Task 1: In the blog post on LeanUX and Agile, where was Courtney Hemphill's presentation held?
Task 2: Condense the paragraph starting "To understand why this preso" in the blog post on LeanUX and Agile into one shorter sentence that keeps its main facts.
Task 3: Resume the blog post on LeanUX and Agile from its last sentence.

[[ Passage for review open ]]

Dennis Woo

Lean (Coding + Marketing + Business + Product)

LeanUX and Agile - Magic Workflow Tonic?

LeanUX and Agile Tonic

Awesome presentation last night by Carbon Five’s Courtney Hemphill for BayALN at Adobe’s offices in San Francisco.

It was really magic sauce for those like me who have struggled to get design integrated an Agile development workflow.

To understand why this preso is so significant, consider: Agile adoption for software developers has been prevalent for a number of years now – but standard methods for integrating a design workflow into Agile have been trailing.

[[ Passage for review closed ]]
[[ Entries supplied open ]]

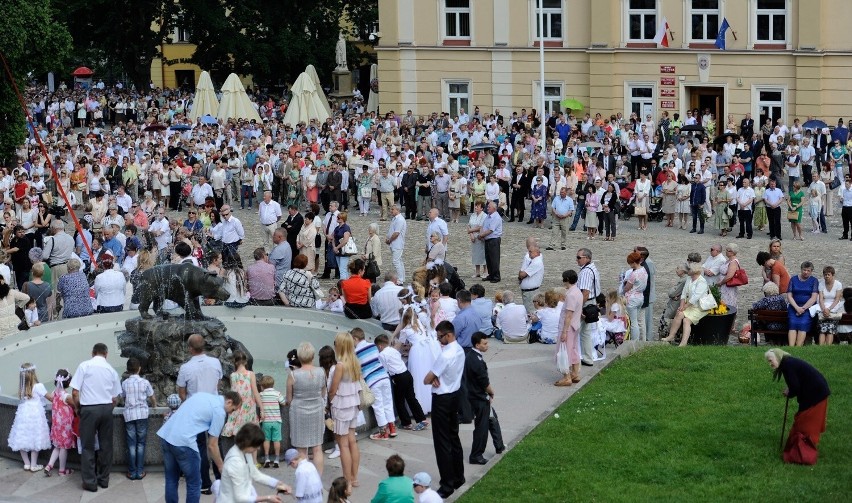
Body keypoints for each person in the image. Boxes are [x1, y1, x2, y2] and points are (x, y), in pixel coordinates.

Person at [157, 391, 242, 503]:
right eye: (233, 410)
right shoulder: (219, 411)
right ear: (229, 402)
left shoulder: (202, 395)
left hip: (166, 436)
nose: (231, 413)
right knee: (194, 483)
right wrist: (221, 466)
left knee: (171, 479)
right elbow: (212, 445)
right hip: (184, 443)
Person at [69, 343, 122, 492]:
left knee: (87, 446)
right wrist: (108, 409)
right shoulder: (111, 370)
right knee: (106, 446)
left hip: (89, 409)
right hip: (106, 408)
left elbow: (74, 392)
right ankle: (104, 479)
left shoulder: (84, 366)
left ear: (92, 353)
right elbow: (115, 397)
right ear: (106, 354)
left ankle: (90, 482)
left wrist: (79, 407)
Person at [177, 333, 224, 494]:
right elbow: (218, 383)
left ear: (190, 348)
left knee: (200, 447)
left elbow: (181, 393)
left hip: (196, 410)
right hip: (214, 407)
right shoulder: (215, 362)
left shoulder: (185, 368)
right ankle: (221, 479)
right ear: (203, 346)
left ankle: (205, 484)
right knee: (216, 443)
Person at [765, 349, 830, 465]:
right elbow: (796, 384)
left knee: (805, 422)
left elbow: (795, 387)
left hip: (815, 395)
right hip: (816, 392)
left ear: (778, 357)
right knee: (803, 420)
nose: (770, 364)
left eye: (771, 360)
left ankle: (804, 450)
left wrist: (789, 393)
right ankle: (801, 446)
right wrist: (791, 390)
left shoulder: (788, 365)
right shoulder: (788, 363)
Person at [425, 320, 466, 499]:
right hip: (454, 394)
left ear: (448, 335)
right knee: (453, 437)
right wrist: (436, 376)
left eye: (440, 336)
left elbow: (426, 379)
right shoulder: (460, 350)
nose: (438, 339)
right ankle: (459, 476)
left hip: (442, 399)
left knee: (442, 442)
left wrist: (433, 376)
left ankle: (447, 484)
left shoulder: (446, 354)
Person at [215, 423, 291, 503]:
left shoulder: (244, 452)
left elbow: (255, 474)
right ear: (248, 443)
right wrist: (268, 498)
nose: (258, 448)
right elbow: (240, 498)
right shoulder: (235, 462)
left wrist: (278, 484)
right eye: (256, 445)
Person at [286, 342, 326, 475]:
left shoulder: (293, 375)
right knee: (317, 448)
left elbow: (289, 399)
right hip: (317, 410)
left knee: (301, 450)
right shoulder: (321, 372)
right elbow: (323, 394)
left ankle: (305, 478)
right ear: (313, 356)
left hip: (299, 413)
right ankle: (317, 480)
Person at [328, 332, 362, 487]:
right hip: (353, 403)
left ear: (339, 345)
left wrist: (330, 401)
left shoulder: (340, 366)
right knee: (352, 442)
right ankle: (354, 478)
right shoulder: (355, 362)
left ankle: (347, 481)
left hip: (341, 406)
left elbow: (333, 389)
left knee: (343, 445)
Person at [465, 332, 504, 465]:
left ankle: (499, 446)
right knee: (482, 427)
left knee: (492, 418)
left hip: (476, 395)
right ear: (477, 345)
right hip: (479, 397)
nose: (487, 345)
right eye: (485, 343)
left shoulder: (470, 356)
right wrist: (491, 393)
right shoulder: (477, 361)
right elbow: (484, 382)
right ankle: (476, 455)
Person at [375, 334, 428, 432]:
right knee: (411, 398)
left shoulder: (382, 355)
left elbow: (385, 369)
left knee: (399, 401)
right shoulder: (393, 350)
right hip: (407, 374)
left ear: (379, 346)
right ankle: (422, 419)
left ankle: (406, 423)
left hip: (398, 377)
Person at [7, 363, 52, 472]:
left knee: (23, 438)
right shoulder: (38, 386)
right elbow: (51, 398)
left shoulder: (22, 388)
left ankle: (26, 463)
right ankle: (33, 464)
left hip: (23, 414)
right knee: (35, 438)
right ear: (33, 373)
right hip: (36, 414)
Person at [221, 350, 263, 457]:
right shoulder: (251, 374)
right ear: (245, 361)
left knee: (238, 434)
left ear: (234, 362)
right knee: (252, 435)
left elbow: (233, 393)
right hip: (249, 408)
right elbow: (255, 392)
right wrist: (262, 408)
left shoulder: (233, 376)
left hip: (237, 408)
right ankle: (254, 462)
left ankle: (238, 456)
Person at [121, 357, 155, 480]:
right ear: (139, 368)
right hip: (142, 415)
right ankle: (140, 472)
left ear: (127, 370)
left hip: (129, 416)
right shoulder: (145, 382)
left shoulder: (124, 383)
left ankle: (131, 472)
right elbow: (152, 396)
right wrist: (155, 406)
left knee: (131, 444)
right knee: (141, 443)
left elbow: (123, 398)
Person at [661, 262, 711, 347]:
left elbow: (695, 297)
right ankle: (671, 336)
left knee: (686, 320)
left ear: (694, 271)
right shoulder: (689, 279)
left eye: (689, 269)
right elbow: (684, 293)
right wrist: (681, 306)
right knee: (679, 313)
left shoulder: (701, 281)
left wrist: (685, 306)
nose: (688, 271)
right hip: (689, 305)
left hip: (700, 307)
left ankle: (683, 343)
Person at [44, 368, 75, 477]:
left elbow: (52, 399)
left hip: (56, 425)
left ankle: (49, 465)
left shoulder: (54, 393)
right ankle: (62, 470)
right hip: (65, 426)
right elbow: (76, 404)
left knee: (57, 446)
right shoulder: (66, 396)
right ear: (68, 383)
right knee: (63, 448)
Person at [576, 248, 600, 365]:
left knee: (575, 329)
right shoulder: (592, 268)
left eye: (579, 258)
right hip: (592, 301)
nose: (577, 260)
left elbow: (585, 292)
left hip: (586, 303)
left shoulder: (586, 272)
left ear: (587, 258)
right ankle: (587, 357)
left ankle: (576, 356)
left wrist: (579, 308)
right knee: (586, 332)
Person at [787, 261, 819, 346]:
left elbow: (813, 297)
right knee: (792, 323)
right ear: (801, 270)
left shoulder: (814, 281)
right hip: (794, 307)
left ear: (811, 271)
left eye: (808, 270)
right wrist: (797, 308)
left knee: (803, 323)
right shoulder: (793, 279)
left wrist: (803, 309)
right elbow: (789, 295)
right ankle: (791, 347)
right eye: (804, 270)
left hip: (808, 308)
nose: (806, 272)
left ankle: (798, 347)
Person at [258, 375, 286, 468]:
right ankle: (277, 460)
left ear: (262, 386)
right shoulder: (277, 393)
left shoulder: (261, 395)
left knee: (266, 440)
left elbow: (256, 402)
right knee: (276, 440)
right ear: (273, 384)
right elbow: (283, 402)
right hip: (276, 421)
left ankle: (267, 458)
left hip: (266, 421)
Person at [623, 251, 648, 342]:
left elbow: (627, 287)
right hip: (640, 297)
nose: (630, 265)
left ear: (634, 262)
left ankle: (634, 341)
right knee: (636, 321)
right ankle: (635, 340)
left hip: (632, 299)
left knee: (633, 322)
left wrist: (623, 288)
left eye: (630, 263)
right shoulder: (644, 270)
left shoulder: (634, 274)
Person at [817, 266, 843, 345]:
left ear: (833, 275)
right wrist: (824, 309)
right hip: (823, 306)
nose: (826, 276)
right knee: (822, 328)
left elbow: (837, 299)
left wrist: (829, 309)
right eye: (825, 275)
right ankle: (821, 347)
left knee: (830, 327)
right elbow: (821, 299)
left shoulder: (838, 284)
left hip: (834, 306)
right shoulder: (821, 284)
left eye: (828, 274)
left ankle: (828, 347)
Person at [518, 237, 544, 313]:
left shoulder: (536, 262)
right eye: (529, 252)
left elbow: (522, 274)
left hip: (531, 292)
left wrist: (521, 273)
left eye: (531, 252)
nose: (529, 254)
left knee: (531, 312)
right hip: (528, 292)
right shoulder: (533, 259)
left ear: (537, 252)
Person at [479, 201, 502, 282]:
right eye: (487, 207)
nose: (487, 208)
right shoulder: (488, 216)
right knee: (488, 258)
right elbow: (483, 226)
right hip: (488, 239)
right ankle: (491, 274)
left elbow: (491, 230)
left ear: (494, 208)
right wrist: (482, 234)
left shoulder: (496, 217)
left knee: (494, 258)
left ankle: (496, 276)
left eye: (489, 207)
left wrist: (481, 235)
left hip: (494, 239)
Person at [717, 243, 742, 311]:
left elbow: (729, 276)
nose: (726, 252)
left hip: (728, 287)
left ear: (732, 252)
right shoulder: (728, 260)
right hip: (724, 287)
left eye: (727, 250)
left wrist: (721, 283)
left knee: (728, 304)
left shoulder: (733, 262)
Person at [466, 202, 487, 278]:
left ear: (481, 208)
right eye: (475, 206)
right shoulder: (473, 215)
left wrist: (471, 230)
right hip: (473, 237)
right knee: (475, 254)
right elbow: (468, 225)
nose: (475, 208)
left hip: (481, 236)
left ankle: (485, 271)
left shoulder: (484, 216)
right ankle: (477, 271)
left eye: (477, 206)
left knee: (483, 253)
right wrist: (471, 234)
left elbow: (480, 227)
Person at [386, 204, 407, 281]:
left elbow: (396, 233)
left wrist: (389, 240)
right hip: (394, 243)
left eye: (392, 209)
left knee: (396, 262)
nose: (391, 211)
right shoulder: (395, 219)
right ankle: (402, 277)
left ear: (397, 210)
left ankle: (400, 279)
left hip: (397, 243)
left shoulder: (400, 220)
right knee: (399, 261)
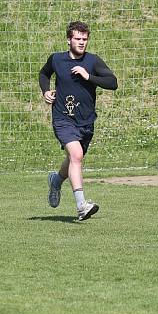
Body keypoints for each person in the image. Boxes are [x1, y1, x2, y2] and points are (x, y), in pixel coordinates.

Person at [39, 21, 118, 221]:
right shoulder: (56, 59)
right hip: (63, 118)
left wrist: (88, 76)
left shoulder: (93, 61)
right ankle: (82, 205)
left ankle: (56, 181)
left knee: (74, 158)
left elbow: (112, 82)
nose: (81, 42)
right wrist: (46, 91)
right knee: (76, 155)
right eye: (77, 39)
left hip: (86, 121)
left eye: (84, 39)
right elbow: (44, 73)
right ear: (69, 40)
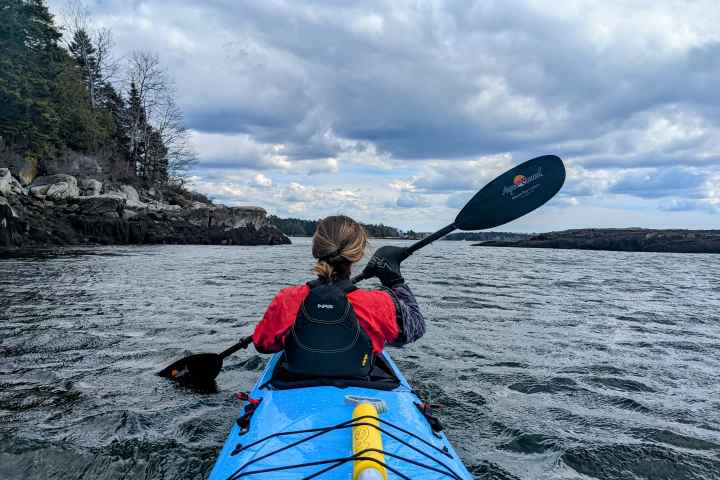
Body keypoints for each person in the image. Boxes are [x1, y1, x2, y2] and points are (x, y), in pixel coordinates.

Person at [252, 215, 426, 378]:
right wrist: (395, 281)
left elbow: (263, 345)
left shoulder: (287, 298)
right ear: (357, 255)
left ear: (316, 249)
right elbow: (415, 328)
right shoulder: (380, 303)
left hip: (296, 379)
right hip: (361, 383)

[[ Entries supplied closed ]]
[[ Entries supplied open ]]

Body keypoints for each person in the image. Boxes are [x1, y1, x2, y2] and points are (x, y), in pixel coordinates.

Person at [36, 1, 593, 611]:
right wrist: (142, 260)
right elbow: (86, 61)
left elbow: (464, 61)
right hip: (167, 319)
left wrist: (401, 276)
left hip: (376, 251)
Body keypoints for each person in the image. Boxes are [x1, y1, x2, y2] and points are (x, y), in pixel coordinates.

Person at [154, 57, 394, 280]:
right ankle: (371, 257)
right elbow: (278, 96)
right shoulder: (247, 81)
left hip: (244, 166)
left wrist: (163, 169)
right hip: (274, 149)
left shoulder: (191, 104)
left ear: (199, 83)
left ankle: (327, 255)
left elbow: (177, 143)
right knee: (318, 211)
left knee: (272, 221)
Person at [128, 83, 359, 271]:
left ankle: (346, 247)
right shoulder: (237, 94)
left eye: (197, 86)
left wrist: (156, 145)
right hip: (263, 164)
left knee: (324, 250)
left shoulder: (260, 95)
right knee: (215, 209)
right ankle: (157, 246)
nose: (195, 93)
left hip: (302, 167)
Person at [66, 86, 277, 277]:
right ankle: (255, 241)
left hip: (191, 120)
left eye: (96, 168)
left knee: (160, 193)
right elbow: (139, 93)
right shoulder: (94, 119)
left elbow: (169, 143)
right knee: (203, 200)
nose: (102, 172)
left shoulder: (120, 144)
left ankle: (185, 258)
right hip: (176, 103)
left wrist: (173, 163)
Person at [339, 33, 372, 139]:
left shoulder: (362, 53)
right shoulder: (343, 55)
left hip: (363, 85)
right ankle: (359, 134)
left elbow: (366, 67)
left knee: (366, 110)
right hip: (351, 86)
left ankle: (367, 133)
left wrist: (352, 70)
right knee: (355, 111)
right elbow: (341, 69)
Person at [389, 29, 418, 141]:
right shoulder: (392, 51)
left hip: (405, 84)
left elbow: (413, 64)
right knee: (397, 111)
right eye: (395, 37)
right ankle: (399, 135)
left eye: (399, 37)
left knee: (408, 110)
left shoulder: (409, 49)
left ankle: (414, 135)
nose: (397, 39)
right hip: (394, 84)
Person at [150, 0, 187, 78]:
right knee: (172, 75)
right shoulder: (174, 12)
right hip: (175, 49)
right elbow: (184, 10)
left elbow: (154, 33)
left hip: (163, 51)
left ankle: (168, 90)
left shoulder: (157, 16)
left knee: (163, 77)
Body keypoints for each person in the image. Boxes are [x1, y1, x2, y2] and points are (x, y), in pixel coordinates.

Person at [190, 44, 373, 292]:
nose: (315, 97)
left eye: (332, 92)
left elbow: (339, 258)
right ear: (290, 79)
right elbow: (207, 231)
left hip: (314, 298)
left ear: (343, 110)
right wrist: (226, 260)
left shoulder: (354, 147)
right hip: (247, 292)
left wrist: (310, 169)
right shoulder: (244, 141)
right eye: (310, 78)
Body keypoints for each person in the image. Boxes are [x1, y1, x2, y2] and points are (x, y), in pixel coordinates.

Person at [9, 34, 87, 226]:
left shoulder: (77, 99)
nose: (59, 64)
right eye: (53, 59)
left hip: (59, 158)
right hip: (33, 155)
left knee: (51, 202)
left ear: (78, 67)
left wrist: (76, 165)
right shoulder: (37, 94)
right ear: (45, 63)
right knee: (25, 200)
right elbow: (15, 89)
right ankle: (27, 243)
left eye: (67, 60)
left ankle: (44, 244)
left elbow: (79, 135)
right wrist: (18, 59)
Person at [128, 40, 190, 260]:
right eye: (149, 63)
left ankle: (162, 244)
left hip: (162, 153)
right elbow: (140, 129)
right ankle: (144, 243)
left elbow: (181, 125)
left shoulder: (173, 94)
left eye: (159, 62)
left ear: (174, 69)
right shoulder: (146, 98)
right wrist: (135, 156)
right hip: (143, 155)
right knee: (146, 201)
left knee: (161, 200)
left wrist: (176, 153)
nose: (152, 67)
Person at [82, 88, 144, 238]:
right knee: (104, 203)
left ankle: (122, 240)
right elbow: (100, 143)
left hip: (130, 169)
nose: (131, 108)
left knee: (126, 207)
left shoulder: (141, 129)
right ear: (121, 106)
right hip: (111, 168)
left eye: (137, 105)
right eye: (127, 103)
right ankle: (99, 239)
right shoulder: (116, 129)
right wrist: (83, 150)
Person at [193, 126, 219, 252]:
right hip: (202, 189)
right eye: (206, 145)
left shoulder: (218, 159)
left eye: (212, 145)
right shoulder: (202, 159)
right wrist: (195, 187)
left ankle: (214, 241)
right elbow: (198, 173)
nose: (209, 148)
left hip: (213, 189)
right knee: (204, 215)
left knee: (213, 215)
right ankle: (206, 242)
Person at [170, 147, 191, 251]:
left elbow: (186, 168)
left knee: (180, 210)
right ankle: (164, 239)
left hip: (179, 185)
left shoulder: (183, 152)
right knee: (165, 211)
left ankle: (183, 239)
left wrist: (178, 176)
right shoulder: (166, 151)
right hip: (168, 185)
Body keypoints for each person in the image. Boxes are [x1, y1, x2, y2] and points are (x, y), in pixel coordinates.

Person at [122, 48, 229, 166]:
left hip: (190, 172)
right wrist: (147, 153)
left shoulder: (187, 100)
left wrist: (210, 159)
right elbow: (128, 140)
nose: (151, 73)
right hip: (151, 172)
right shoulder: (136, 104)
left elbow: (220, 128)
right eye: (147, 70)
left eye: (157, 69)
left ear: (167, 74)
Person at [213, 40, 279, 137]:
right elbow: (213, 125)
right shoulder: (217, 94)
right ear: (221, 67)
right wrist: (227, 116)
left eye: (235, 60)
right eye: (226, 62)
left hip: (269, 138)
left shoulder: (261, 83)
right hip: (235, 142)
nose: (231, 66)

[[ Entries supplied closed ]]

Answer 1: At Adobe's offices in San Francisco.

Answer 2: The talk matters because software developers have widely used Agile for years, while standard ways of fitting design work into Agile have lagged behind.

Answer 3:
A common approach seems to be contained in a May 2007 whitepaper by Autodesk’s Desiree Sy, which suggests a staggered workflow with designers and developers on separate tracks:

I grant that this type of workflow could work, and probably beats the traditional waterfall by a longshot. But in having been participant in this sort of structure in previous workgroups, I can report it feels in need of improvement. Designers were not pairing with developers due to this structure and cultural walls went up. Two weeks sprint cycles became de facto one month sprints, pushing risk up. The separation of design was often derided as “tossing over the fence” — and is in practice a mini-waterfall: the exact thing we were trying to evolve from by adopting Agile.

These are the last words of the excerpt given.